Phylogeography and convergent ecomorphic evolution of the praying mantises (Dictyoptera: Mantodea)

Gavin Svenson, svenson@byu.edu and Michael F. Whiting. Brigham Young University, Department of Integrative Biology, Dept. of Integrative Biology, Provo, UT

Mantodea is comprised of 2,300 described species distributed in 434 genera. The family is dispersed across the planet in habitats ranging from dense wet tropical to dry African scrubveld. While many morphological characters used to delimitate groups appear to be synapomorphies a large number of taxonomically vital characters appear homoplasious on a molecular phylogeny. To further address character evolution, we completed a molecular phylogenetic analysis using nine genes (12S rDNA, 16S rDNA, 18S rDNA, 28S rDNA, Histone III, Cytochrome Oxidase I & II, wingless, ND4) across a large taxon sampling (100% of families and ~96% of subfamilies). Only five of the 13 included families appear to be monophyletic and only 40% of the subfamilies are resolved as monophyletic. Many mantid groups established in the traditional taxonomy are found to be paraphyletic on our molecular tree, but our results are more consistent with biogeography than traditional taxonomy. For example, the tree trunk dwelling family Liturgusidae consists of two lineages in the new- and old-world which have independently converged on a tree trunk dwelling ecomorph, and the family as a whole is paraphyletic.
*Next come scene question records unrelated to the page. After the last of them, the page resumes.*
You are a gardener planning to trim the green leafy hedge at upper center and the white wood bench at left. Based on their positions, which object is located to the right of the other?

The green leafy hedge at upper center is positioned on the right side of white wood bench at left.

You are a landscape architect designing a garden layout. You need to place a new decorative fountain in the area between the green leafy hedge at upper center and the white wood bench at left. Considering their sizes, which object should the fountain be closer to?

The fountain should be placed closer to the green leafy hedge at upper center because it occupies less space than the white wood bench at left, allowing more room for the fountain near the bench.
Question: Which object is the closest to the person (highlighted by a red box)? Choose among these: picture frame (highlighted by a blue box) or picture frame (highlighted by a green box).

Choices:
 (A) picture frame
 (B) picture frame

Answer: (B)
Likewise, convergent ecomorph evolution appears to be present in grass dwelling mantids, ground dwelling mantids and mantids exhibiting environmental mimicry. Our data suggest that the divergence and subsequent adaptive radiation of Mantodea produced convergent ecomorphs in geographically separate regions (Africa, South America, India, Australia, etc.). The over reliance on features associated with the adaptive radiation and subsequent ecomorph convergence in mantid lineages has led to a classification which includes unnatural groupings.